**Exercise requirements**
This exercise asks for an exact transcription of every entry.

(Dataset entries)
□ □ □
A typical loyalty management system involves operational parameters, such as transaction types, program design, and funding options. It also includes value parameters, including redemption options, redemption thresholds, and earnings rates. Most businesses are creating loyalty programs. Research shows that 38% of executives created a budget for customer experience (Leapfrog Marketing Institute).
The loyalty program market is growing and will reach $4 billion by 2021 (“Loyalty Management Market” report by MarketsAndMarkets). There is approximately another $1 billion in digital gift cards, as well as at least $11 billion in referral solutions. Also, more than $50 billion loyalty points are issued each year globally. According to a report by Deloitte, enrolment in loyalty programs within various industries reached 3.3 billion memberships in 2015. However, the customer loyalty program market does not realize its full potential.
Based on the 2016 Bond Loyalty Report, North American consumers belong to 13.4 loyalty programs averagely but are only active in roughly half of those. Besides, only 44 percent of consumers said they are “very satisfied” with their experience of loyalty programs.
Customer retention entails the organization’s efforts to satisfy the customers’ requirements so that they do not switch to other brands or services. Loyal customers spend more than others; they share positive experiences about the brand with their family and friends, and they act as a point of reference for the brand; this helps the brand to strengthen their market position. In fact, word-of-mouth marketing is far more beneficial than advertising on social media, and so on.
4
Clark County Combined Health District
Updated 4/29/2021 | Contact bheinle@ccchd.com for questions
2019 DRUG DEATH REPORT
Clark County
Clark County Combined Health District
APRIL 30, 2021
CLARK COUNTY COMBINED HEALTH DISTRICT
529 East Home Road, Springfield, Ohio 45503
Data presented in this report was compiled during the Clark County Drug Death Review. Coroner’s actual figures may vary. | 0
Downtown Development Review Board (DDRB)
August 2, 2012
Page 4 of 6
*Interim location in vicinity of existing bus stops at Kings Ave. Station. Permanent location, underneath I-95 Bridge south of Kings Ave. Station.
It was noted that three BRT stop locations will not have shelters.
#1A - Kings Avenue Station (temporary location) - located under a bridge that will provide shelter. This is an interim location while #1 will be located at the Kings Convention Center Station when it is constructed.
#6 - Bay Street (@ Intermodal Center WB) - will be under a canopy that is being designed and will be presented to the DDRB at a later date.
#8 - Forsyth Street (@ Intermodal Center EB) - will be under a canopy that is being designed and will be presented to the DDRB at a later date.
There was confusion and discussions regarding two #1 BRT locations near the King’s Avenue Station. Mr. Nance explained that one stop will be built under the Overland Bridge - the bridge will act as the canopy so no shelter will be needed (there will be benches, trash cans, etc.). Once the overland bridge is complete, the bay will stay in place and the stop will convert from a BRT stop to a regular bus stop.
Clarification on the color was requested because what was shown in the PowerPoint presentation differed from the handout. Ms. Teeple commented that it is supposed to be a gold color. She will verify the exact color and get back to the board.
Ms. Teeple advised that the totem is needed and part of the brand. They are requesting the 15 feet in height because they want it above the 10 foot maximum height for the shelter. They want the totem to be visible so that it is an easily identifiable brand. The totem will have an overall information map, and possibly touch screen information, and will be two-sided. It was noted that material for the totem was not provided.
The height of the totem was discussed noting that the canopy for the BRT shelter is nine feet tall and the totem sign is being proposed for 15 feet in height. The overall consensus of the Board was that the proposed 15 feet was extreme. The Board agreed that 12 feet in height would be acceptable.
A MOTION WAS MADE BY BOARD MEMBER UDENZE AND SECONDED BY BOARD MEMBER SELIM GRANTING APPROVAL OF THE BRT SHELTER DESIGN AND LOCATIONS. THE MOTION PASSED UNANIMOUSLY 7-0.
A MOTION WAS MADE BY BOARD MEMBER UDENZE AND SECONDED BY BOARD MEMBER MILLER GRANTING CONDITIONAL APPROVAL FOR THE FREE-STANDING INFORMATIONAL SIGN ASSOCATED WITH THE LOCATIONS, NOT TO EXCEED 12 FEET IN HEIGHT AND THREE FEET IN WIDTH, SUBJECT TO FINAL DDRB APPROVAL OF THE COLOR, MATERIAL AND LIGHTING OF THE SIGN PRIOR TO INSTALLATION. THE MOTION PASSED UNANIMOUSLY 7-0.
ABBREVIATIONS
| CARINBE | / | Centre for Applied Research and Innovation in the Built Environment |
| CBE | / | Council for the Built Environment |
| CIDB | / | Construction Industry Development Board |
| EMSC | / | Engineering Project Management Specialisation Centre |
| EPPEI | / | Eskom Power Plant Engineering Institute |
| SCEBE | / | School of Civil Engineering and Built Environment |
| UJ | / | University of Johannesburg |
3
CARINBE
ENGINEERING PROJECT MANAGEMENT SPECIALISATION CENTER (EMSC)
□ □ □
**Expected answer**
A typical loyalty management system involves operational parameters, such as transaction types, program design, and funding options. It also includes value parameters, including redemption options, redemption thresholds, and earnings rates. Most businesses are creating loyalty programs. Research shows that 38% of executives created a budget for customer experience (Leapfrog Marketing Institute).
The loyalty program market is growing and will reach $4 billion by 2021 (“Loyalty Management Market” report by MarketsAndMarkets). There is approximately another $1 billion in digital gift cards, as well as at least $11 billion in referral solutions. Also, more than $50 billion loyalty points are issued each year globally. According to a report by Deloitte, enrolment in loyalty programs within various industries reached 3.3 billion memberships in 2015. However, the customer loyalty program market does not realize its full potential.
Based on the 2016 Bond Loyalty Report, North American consumers belong to 13.4 loyalty programs averagely but are only active in roughly half of those. Besides, only 44 percent of consumers said they are “very satisfied” with their experience of loyalty programs.
Customer retention entails the organization’s efforts to satisfy the customers’ requirements so that they do not switch to other brands or services. Loyal customers spend more than others; they share positive experiences about the brand with their family and friends, and they act as a point of reference for the brand; this helps the brand to strengthen their market position. In fact, word-of-mouth marketing is far more beneficial than advertising on social media, and so on.
4
Clark County Combined Health District
Updated 4/29/2021 | Contact bheinle@ccchd.com for questions
2019 DRUG DEATH REPORT
Clark County
Clark County Combined Health District
APRIL 30, 2021
CLARK COUNTY COMBINED HEALTH DISTRICT
529 East Home Road, Springfield, Ohio 45503
Data presented in this report was compiled during the Clark County Drug Death Review. Coroner’s actual figures may vary. | 0
Downtown Development Review Board (DDRB)
August 2, 2012
Page 4 of 6
*Interim location in vicinity of existing bus stops at Kings Ave. Station. Permanent location, underneath I-95 Bridge south of Kings Ave. Station.
It was noted that three BRT stop locations will not have shelters.
#1A - Kings Avenue Station (temporary location) - located under a bridge that will provide shelter. This is an interim location while #1 will be located at the Kings Convention Center Station when it is constructed.
#6 - Bay Street (@ Intermodal Center WB) - will be under a canopy that is being designed and will be presented to the DDRB at a later date.
#8 - Forsyth Street (@ Intermodal Center EB) - will be under a canopy that is being designed and will be presented to the DDRB at a later date.
There was confusion and discussions regarding two #1 BRT locations near the King’s Avenue Station. Mr. Nance explained that one stop will be built under the Overland Bridge - the bridge will act as the canopy so no shelter will be needed (there will be benches, trash cans, etc.). Once the overland bridge is complete, the bay will stay in place and the stop will convert from a BRT stop to a regular bus stop.
Clarification on the color was requested because what was shown in the PowerPoint presentation differed from the handout. Ms. Teeple commented that it is supposed to be a gold color. She will verify the exact color and get back to the board.
Ms. Teeple advised that the totem is needed and part of the brand. They are requesting the 15 feet in height because they want it above the 10 foot maximum height for the shelter. They want the totem to be visible so that it is an easily identifiable brand. The totem will have an overall information map, and possibly touch screen information, and will be two-sided. It was noted that material for the totem was not provided.
The height of the totem was discussed noting that the canopy for the BRT shelter is nine feet tall and the totem sign is being proposed for 15 feet in height. The overall consensus of the Board was that the proposed 15 feet was extreme. The Board agreed that 12 feet in height would be acceptable.
A MOTION WAS MADE BY BOARD MEMBER UDENZE AND SECONDED BY BOARD MEMBER SELIM GRANTING APPROVAL OF THE BRT SHELTER DESIGN AND LOCATIONS. THE MOTION PASSED UNANIMOUSLY 7-0.
A MOTION WAS MADE BY BOARD MEMBER UDENZE AND SECONDED BY BOARD MEMBER MILLER GRANTING CONDITIONAL APPROVAL FOR THE FREE-STANDING INFORMATIONAL SIGN ASSOCATED WITH THE LOCATIONS, NOT TO EXCEED 12 FEET IN HEIGHT AND THREE FEET IN WIDTH, SUBJECT TO FINAL DDRB APPROVAL OF THE COLOR, MATERIAL AND LIGHTING OF THE SIGN PRIOR TO INSTALLATION. THE MOTION PASSED UNANIMOUSLY 7-0.
ABBREVIATIONS
| CARINBE | / | Centre for Applied Research and Innovation in the Built Environment |
| CBE | / | Council for the Built Environment |
| CIDB | / | Construction Industry Development Board |
| EMSC | / | Engineering Project Management Specialisation Centre |
| EPPEI | / | Eskom Power Plant Engineering Institute |
| SCEBE | / | School of Civil Engineering and Built Environment |
| UJ | / | University of Johannesburg |
3
CARINBE
ENGINEERING PROJECT MANAGEMENT SPECIALISATION CENTER (EMSC)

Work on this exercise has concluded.